Ma anche un libro fresco, quello del Pazienza, ponderato e sofferto. Esso mette a luce aspetti non conosciuti o persi, del passato che ci appartiene. E’ il caso delle Poste per gli armenti, disseminate a iosa e rifatte senza pregio alcuno. E riscopriamo la tufara di Monte Aquilone, la cava-miniera, di età romana o forse più antica. Un libro da Grand Tour nostrano, effuso di sentimenti puri, nello sfondo di una ecologia precaria, anzi, brutta. Lo scrittore foggiano e garganico, è un esteta dallo slancio apollineo, vorrebbe tutto rigenerare con tocchi di garbo e gusto. Però va a cozzare la frangia neo-barbara di cittadini apatici, di politici insipienti, che muovono interessi privati, più che idee concrete di progresso. Egli ha l’etica dello scrittore responsabile. Non teme di agitare la lama argentata, la parola, sul marcio della cattocultura. Il libro è un lungo diario; un monologo di sfogo tra i ricordi, che non sono diventati memoria. A fine lettura ci coglie lo spaesamento, il rimpianto; la colpa per non aver nulla preservato. E generato sul nonsenso, la luccicante patina delle cose, ove prima si coglieva il palpito dei cuori, una continuità ideale tra le famiglie. La presunzione ha prodotto in serie ectoplasmi di vetro e cemento, dov’era l’arcano della pietra. La nostra bianca pietra di Puglia. Il rimprovero si fa stimmata aperta, bruciante, in una citazione tra le più coraggiose nella letteratura contemporanea. La citazione va a fondo ne l’ignavia della modernità, quella modernità pretenziosa e tuttavia sterile.

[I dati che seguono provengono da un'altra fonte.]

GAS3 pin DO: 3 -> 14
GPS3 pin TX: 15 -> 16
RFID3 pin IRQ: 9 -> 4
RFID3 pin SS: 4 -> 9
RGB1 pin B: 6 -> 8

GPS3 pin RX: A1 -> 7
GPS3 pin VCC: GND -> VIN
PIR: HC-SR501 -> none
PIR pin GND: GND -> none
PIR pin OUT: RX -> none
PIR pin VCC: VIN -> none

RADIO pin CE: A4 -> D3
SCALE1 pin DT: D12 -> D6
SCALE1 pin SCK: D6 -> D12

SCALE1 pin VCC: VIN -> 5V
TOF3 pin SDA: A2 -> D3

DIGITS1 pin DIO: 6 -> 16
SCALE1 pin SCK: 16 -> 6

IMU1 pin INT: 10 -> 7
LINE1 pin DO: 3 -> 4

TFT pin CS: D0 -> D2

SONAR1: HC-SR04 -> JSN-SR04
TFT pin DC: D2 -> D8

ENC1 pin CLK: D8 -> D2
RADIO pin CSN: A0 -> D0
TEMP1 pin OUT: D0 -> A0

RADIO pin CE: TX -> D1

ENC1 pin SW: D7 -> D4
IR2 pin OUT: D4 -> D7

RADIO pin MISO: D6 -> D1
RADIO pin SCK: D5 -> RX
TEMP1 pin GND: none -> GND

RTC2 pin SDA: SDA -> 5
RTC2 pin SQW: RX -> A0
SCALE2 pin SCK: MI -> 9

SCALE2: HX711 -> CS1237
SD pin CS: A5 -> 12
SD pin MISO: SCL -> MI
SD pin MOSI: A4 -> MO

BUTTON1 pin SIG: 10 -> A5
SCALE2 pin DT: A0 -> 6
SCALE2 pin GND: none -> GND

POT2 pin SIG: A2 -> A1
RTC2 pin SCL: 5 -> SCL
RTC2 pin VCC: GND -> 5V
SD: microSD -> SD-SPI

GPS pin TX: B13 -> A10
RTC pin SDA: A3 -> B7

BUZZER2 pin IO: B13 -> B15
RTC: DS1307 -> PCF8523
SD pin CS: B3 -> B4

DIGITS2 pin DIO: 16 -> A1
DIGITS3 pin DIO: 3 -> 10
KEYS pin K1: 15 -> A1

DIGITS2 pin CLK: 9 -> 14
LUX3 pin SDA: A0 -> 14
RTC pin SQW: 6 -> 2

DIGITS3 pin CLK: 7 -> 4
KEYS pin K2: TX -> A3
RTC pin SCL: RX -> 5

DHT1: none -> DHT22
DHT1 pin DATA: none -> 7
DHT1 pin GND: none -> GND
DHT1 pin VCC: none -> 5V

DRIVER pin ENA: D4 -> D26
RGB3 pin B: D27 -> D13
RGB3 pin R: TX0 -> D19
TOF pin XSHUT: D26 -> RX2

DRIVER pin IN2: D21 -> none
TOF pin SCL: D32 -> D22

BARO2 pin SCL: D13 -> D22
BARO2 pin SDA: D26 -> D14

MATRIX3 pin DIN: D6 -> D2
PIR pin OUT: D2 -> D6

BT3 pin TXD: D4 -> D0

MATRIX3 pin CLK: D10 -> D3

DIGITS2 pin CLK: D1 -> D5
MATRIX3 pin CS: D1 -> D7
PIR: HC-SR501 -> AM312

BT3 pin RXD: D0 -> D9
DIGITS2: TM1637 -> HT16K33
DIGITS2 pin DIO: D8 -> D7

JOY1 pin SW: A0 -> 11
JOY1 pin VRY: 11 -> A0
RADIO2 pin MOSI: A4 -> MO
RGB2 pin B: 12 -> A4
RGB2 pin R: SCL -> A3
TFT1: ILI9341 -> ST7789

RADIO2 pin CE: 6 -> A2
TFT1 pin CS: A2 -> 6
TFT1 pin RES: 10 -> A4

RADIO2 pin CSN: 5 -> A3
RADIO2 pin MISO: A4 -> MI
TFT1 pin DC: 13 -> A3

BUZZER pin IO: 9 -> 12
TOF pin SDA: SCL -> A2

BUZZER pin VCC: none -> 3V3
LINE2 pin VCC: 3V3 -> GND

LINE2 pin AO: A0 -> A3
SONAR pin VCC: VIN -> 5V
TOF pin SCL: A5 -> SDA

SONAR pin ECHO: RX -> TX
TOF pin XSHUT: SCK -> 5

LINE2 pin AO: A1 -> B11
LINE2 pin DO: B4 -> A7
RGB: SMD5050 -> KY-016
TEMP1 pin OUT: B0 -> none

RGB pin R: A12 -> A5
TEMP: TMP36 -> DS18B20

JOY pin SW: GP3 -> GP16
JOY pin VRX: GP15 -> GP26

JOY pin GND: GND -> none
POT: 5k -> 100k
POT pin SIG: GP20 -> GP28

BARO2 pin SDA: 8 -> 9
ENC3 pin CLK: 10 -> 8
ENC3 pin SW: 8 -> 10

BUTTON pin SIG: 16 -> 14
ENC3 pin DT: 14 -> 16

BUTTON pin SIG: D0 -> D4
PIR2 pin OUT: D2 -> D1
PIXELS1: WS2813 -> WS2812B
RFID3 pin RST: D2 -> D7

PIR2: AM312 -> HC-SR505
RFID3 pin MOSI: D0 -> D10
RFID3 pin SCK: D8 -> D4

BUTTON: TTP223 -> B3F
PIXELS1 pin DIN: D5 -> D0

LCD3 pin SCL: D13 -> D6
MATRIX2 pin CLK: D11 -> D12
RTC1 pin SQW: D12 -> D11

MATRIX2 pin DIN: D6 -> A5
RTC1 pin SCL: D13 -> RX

“E’ l’eterogenesi dei fini della Società Immaginaria; per troppo melting pot di stili a bassa frequenza di referenti reali, per troppa anestesia da spettacolo, per sovrabbondanza di imposizioni del mercato trattate dai bisogni, ”
è stata costruita
“una terra di nessuno che non ha più i connotati tradizionali della comunità, del villaggio; e l’incenso e l’oro della fama e della celebrità ci infrangono contro, in mille schegge, la solitudine acuita e dolente”.[1]
Pericope di lucida disamina, che emerge compiutamente da quella “veritas filia temporis” di Gellio (Noctes Atticae, XII, 11); la verità figlia del nostro tempo è che, appianiamo tutto. Tutto. Anche la memoria. Facciamo il vuoto e lo esaltiamo a mito. Meno male che, ad aspettarci, un paese rimane, il nostro (C. Pavese). Il paese dell’infanzia, irriso, stracciato o intoppato alla meglio. Il paese pudico, con vincoli di pietra.
Michele Totta
[1] Carmine Castoro, Filosofia dell’osceno televisivo, Mimesis, Edizioni, Milano-Udine, 2013, (p. 129).